◆ What you have to do
Please reproduce the text of every record below verbatim, leaving out the pictures.

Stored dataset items
------
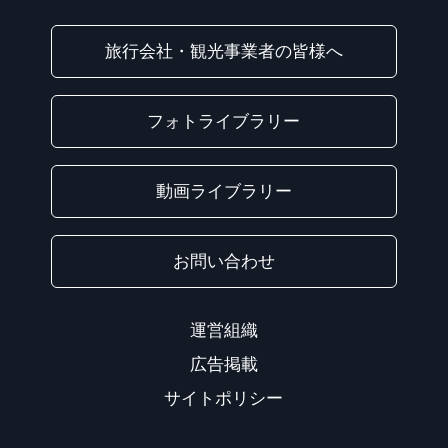
旅行会社・観光事業者の皆様へ
フォトライブラリー
動画ライブラリー
お問い合わせ
運営組織
広告掲載
サイトポリシー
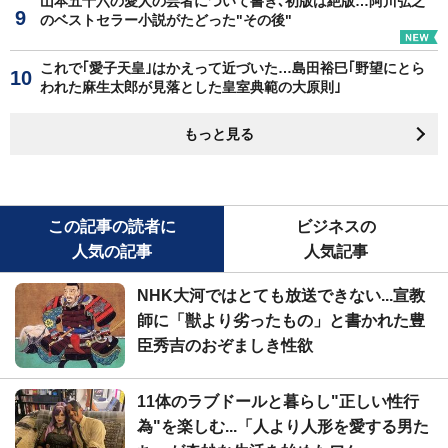
山本五十六の愛人の芸者について書き､初版は絶版…阿川弘之
のベストセラー小説がたどった"その後"
これで｢愛子天皇｣はかえって近づいた…島田裕巳｢野望にとら
われた麻生太郎が見落とした皇室典範の大原則｣
もっと見る
この記事の読者に
ビジネスの
人気の記事
人気記事
NHK大河ではとても放送できない...宣教
師に「獣より劣ったもの」と書かれた豊
臣秀吉のおぞましき性欲
11体のラブドールと暮らし"正しい性行
為"を楽しむ...「人より人形を愛する男た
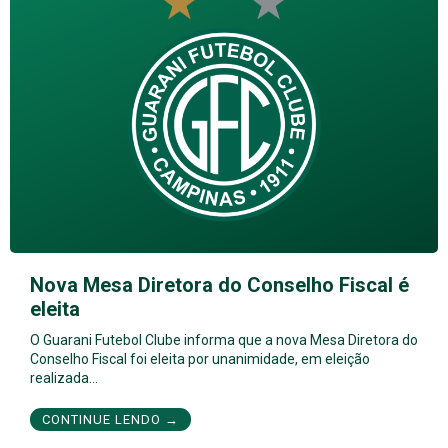
Nova Mesa Diretora do Conselho Fiscal é
eleita
O Guarani Futebol Clube informa que a nova Mesa Diretora do
Conselho Fiscal foi eleita por unanimidade, em eleição
realizada…
CONTINUE LENDO →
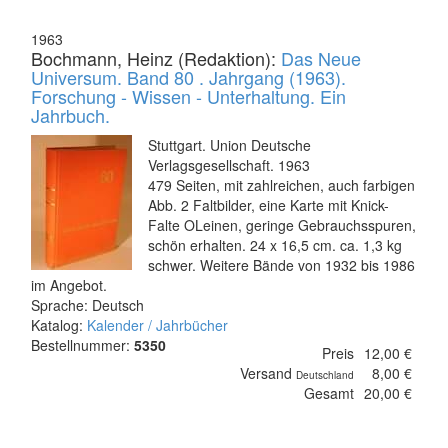
1963
Bochmann, Heinz (Redaktion):
Das Neue
Universum. Band 80 . Jahrgang (1963).
Forschung - Wissen - Unterhaltung. Ein
Jahrbuch.
Stuttgart. Union Deutsche
Verlagsgesellschaft. 1963
479 Seiten, mit zahlreichen, auch farbigen
Abb. 2 Faltbilder, eine Karte mit Knick-
Falte OLeinen, geringe Gebrauchsspuren,
schön erhalten. 24 x 16,5 cm. ca. 1,3 kg
schwer. Weitere Bände von 1932 bis 1986
im Angebot.
Sprache: Deutsch
Katalog:
Kalender / Jahrbücher
Bestellnummer:
5350
Preis
12,00 €
Versand
8,00 €
Deutschland
Gesamt
20,00 €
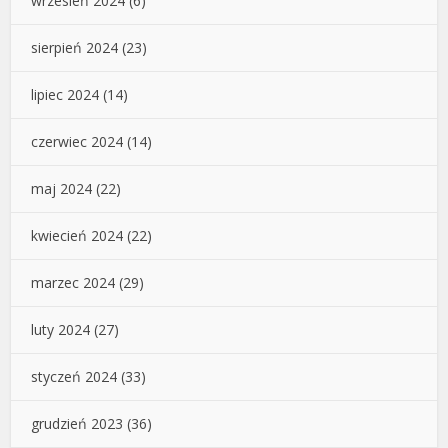
wrzesień 2024
(6)
sierpień 2024
(23)
lipiec 2024
(14)
czerwiec 2024
(14)
maj 2024
(22)
kwiecień 2024
(22)
marzec 2024
(29)
luty 2024
(27)
styczeń 2024
(33)
grudzień 2023
(36)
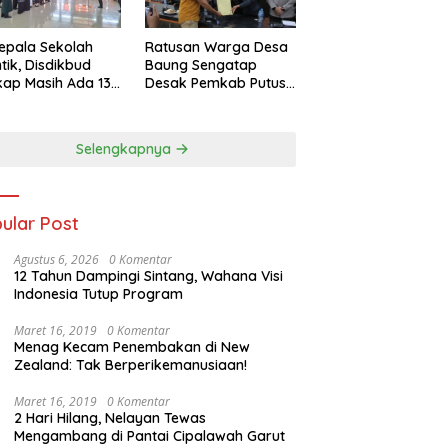
epala Sekolah
Ratusan Warga Desa
ntik, Disdikbud
Baung Sengatap
ap Masih Ada 133
Desak Pemkab Putus
Kerja Sama dengan
Perusahaan Sawit
Selengkapnya
ular Post
Agustus 6, 2026
0 Komentar
12 Tahun Dampingi Sintang, Wahana Visi
Indonesia Tutup Program
Maret 16, 2019
0 Komentar
Menag Kecam Penembakan di New
Zealand: Tak Berperikemanusiaan!
Maret 16, 2019
0 Komentar
2 Hari Hilang, Nelayan Tewas
Mengambang di Pantai Cipalawah Garut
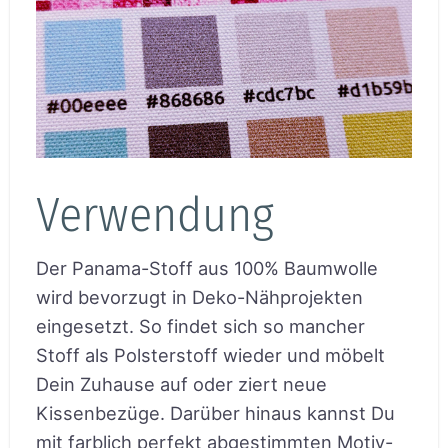
Verwendung
Der Panama-Stoff aus 100% Baumwolle
wird bevorzugt in Deko-Nähprojekten
eingesetzt. So findet sich so mancher
Stoff als Polsterstoff wieder und möbelt
Dein Zuhause auf oder ziert neue
Kissenbezüge. Darüber hinaus kannst Du
mit farblich perfekt abgestimmten Motiv-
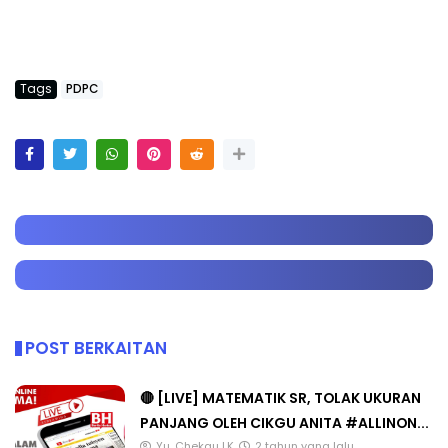
Tags
PDPC
POST BERKAITAN
🔴 [LIVE] MATEMATIK SR, TOLAK UKURAN
PANJANG OLEH CIKGU ANITA #ALLINON...
Yu. Chekgu LK
2 tahun yang lalu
------
◆ Answer to this problem
旅行会社・観光事業者の皆様へ
フォトライブラリー
動画ライブラリー
お問い合わせ
運営組織
広告掲載
サイトポリシー
山本五十六の愛人の芸者について書き､初版は絶版…阿川弘之
のベストセラー小説がたどった"その後"
これで｢愛子天皇｣はかえって近づいた…島田裕巳｢野望にとら
われた麻生太郎が見落とした皇室典範の大原則｣
もっと見る
この記事の読者に
ビジネスの
人気の記事
人気記事
NHK大河ではとても放送できない...宣教
師に「獣より劣ったもの」と書かれた豊
臣秀吉のおぞましき性欲
11体のラブドールと暮らし"正しい性行
為"を楽しむ...「人より人形を愛する男た
Nova Mesa Diretora do Conselho Fiscal é
eleita
O Guarani Futebol Clube informa que a nova Mesa Diretora do
Conselho Fiscal foi eleita por unanimidade, em eleição
realizada…
CONTINUE LENDO →
1963
Bochmann, Heinz (Redaktion):
Das Neue
Universum. Band 80 . Jahrgang (1963).
Forschung - Wissen - Unterhaltung. Ein
Jahrbuch.
Stuttgart. Union Deutsche
Verlagsgesellschaft. 1963
479 Seiten, mit zahlreichen, auch farbigen
Abb. 2 Faltbilder, eine Karte mit Knick-
Falte OLeinen, geringe Gebrauchsspuren,
schön erhalten. 24 x 16,5 cm. ca. 1,3 kg
schwer. Weitere Bände von 1932 bis 1986
im Angebot.
Sprache: Deutsch
Katalog:
Kalender / Jahrbücher
Bestellnummer:
5350
Preis
12,00 €
Versand
8,00 €
Deutschland
Gesamt
20,00 €
wrzesień 2024
(6)
sierpień 2024
(23)
lipiec 2024
(14)
czerwiec 2024
(14)
maj 2024
(22)
kwiecień 2024
(22)
marzec 2024
(29)
luty 2024
(27)
styczeń 2024
(33)
grudzień 2023
(36)
epala Sekolah
Ratusan Warga Desa
ntik, Disdikbud
Baung Sengatap
ap Masih Ada 133
Desak Pemkab Putus
Kerja Sama dengan
Perusahaan Sawit
Selengkapnya
ular Post
Agustus 6, 2026
0 Komentar
12 Tahun Dampingi Sintang, Wahana Visi
Indonesia Tutup Program
Maret 16, 2019
0 Komentar
Menag Kecam Penembakan di New
Zealand: Tak Berperikemanusiaan!
Maret 16, 2019
0 Komentar
2 Hari Hilang, Nelayan Tewas
Mengambang di Pantai Cipalawah Garut
Verwendung
Der Panama-Stoff aus 100% Baumwolle
wird bevorzugt in Deko-Nähprojekten
eingesetzt. So findet sich so mancher
Stoff als Polsterstoff wieder und möbelt
Dein Zuhause auf oder ziert neue
Kissenbezüge. Darüber hinaus kannst Du
mit farblich perfekt abgestimmten Motiv-
Tags
PDPC
POST BERKAITAN
🔴 [LIVE] MATEMATIK SR, TOLAK UKURAN
PANJANG OLEH CIKGU ANITA #ALLINON...
Yu. Chekgu LK
2 tahun yang lalu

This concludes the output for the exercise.